U.N. plans new peacekeeping force for Mali

February 01, 2013 07:53 am | Updated November 16, 2021 10:29 pm IST - UNITED NATIONS

Soldiers patrol the streets of Timbuktu, Mali. U.N. Security Council will consider plans to deploy a new U.N. peacekeeping force to Mali to help pacify the northern part of the West African country. File photo

Soldiers patrol the streets of Timbuktu, Mali. U.N. Security Council will consider plans to deploy a new U.N. peacekeeping force to Mali to help pacify the northern part of the West African country. File photo

The U.N. Security Council will consider plans to deploy a new U.N. peacekeeping force to Mali to help pacify the northern part of the West African country following France’s ejection of hard-line Islamists from the cities there, a senior diplomat said on Thursday.

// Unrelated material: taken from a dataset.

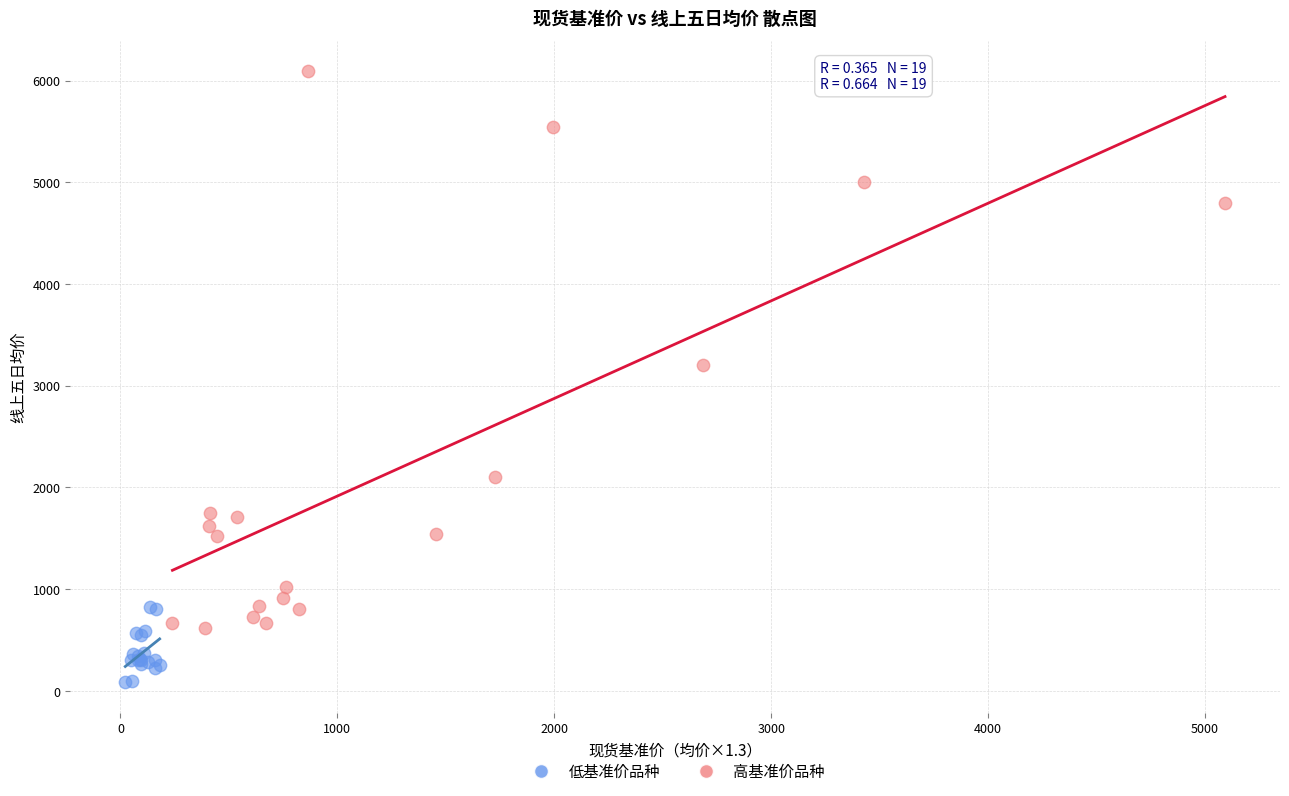

Which series reaches the maximum Y coordinate?

高基准价品种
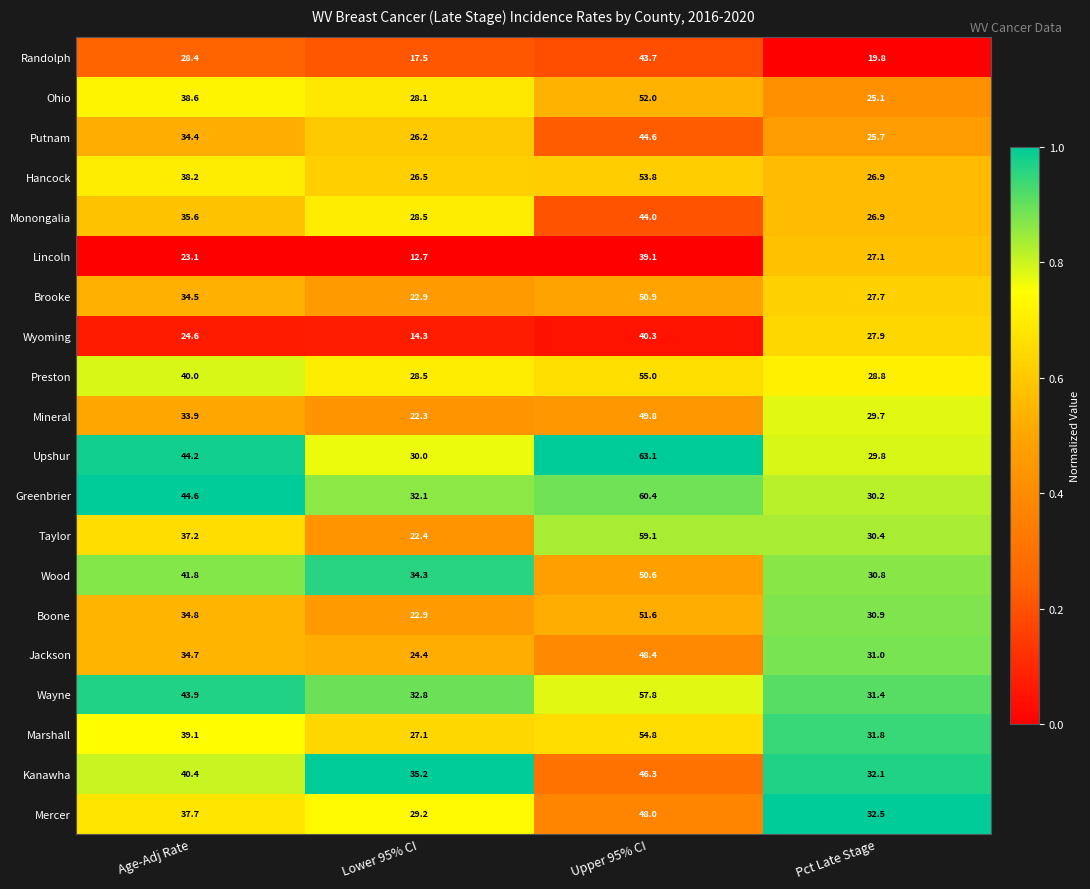

What is the difference between the maximum and minimum values in the Randolph series?

26.2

The Security Council last month passed a resolution approving a multinational African force to help stabilize Mali. But with the Islamist forces in retreat, that plan has been overtaken by events on the ground.

Instead, the Security Council will discuss a regular U.N. peacekeeping force for Mali instead, the senior Western diplomat said, speaking on condition of anonymity because the plans were in an early phase of discussion.

The force would probably be composed of 3,000 to 5,000 peacekeepers, the diplomat said.

A U.N. peacekeeping force would be a positive development, French Defense Minister Jean-Yves Le Drian said Thursday on France-Inter radio.

“The evolution announced by the U.N. would be a very positive evolution, and I want this initiative to be carried out,” he said. “France will play its role, of course.”

French troops might still be needed to stay on for a while as a rapid-reaction strike force, with more aggressive duties in comparison to the pacification program assigned to the U.N. peacekeepers, the diplomat said.

The United States, Britain and France favour the U.N. peacekeeping force approach. The change in plans would require a new Security Council resolution.

The peacekeeping plans are being discussed amid allegations from human rights groups that Mali’s army has carried out summary executions and other abuses as they confront the Islamic extremists.

London-based Amnesty International said on Thursday that it had found evidence during a 10-day investigation of atrocities committed by both the Malian army and the Islamic insurgents.

An Amnesty delegation documented that on Jan. 10, on the eve of French intervention, the Malian army arrested and killed more than two dozen civilians, mainly in the northern city of Sevare. Witnesses described how they saw soldiers dump the bodies of several people into a well, Amnesty said.

Last week, a witness told The Associated Press that Malian soldiers killed people accused of ties to radical Islamists at a Sevare bus stop on Jan 10. The soldiers then put the victims in two nearby wells, poured gasoline in and set the bodies ablaze, the witness said.

Amnesty also said that Islamist armed groups have carried out summary executions, five injured Malian soldiers and a civilian in the town of Diabaly between Jan. 14-15. The Islamists have forcibly recruited child soldiers as young as 10-years-old, Amnesty said.

The New York-based Human Rights Watch reported on Thursday evening that Malian government forces summarily executed at least 13 suspected Islamist supporters and forcibly disappeared five others from the garrison town of Sevare and in Konna in January. It said Islamist armed groups in Konna executed at least seven Malian soldiers, five of whom were wounded, and used children as soldiers in combat.